Im Übrigen gilt wie immer: Wenn Ihnen unser Newsletter gefällt, abonnieren Sie ihn und em​pfehlen​​ Sie ihn weiter. Wenn er Ihnen nicht gefällt, sagen Sie es besser nur uns. Wir freuen uns über jede Kritik, Anregung und natürlich auch über Lob an earlytaxbirds@roedl.com.

Beste Grüße
Prof. Dr. Florian Haase und das Redaktionsteam​​


   

Neues aus der Finanzverwaltung 

  
Finanzamt München zu Erklärungen für Zwecke der Hinzurechnungsbesteuerung für Wirtschaftsjahre, die nach dem 31. Dezember 2021 beginnen​

Das Finanzamt München hat mit einem beeindruckenden Schreiben vom 18. Oktober 2024​ die Steuerberaterschaft über das dortige Vorgehen in Bezug auf Feststellungserklärungen nach § 18 AStG für Wirtschaftsjahre, die nach dem 31. Dezember 2021 beginnen, informiert. Das sehr lesenswerte, rechtsstaatlich jedoch fragliche, grundsätzlich für Steuerpflichtige aber positive Schreiben sieht zunächst eine Verlängerung der Abgabefrist für Erklärungen für Zwecke der Hinzurechnungsbesteuerung für das Wirtschaftsjahr 2022 bis zum 31. Dezember 2024 vor. Zudem wird die Frist zur Abgabe der entsprechenden Erklärungen für das Wirtschaftsjahr 2023 auf den 31. August 2025 verlängert. Zu späteren Wirtschaftsjahren wird sich das Finanzamt gegebenenfalls gesondert äußern. 

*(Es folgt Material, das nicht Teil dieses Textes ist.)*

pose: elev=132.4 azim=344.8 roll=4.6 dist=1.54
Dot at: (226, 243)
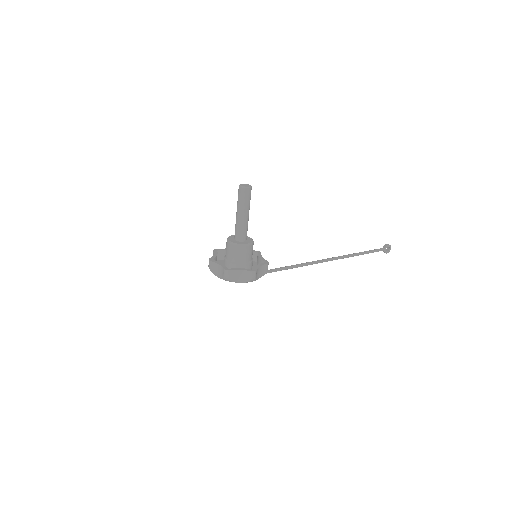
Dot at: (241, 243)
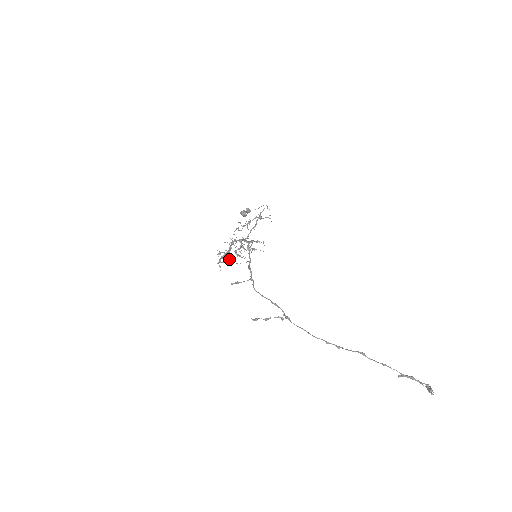
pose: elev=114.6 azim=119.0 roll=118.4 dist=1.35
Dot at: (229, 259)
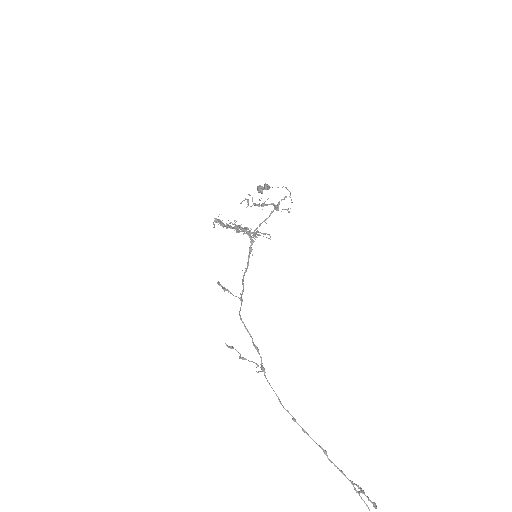
Dot at: occluded
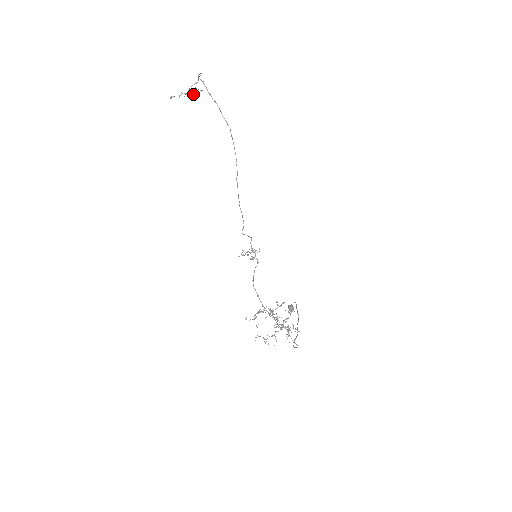
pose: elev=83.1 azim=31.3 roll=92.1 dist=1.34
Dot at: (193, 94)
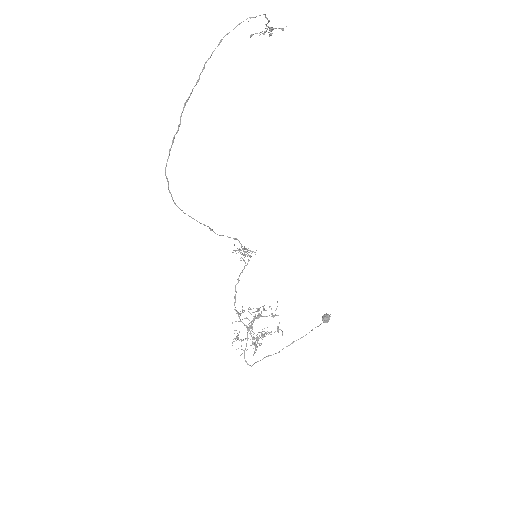
Dot at: (270, 34)
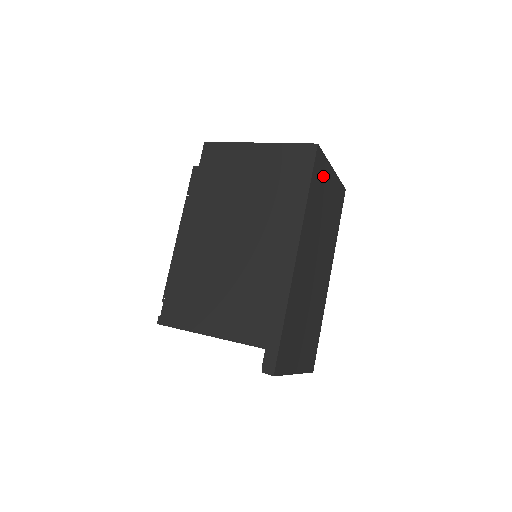
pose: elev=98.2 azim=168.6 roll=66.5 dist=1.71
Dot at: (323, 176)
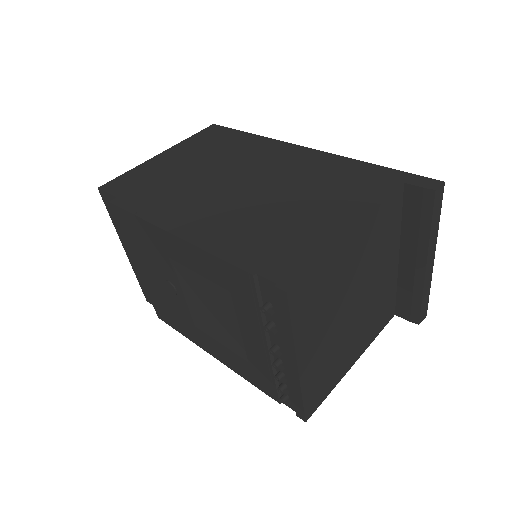
Dot at: occluded
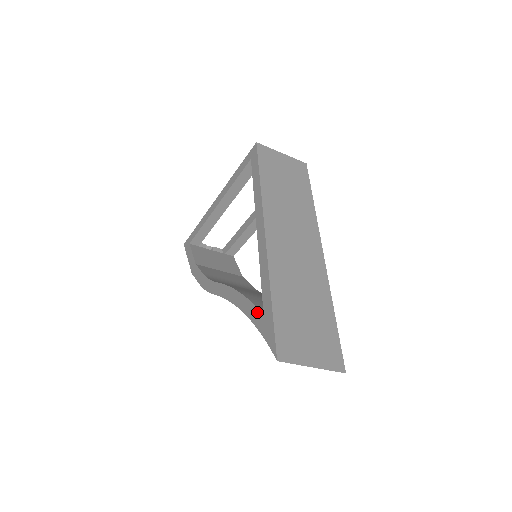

Zudem positioniert sich das Finanzamt München mit dem Schreiben ausdrücklich gegen den Gesetzeswortlaut des § 18 Abs. 3 AStG und den dazu ergangenen Anwendungserlass (AEAStG 2023). Nach dem Gesetzeswortlaut sind in Fällen, in denen Steuerpflichtige über eine Personengesellschaft an einer Zwischengesellschaft beteiligt sind, die jeweiligen Steuerpflichtigen zur Abgabe der Erklärung für Zwecke der Hinzurechnungsbesteuerung verpflichtet. Dies kann insbesondere im Anwendungsbereich des § 13 AStG bei Zwischeneinkünften mit Kapitalanlagecharakter zu erheblichem Verwaltungsaufwand führen, da bspw. in Konstellationen mit Publikums-KGs schnell mehrere Hundert oder Tausend Anleger Steuererklärungspflichten nach dem AStG für Splitterbeteiligungen unterliegen könnten. Für diese (und u.E. auch alle anderen vom Wortlaut des Schreibens erfassten) Fälle hat das Finanzamt München nun einen Weg skizziert, wie eine Abgabe der Erklärungen für Zwecke der Hinzurechnungsbesteuerung durch die nämliche Personengesellschaft erreicht werden kann und die Steuerpflichtigen ihren Pflichten nicht selbst nachkommen müssen. 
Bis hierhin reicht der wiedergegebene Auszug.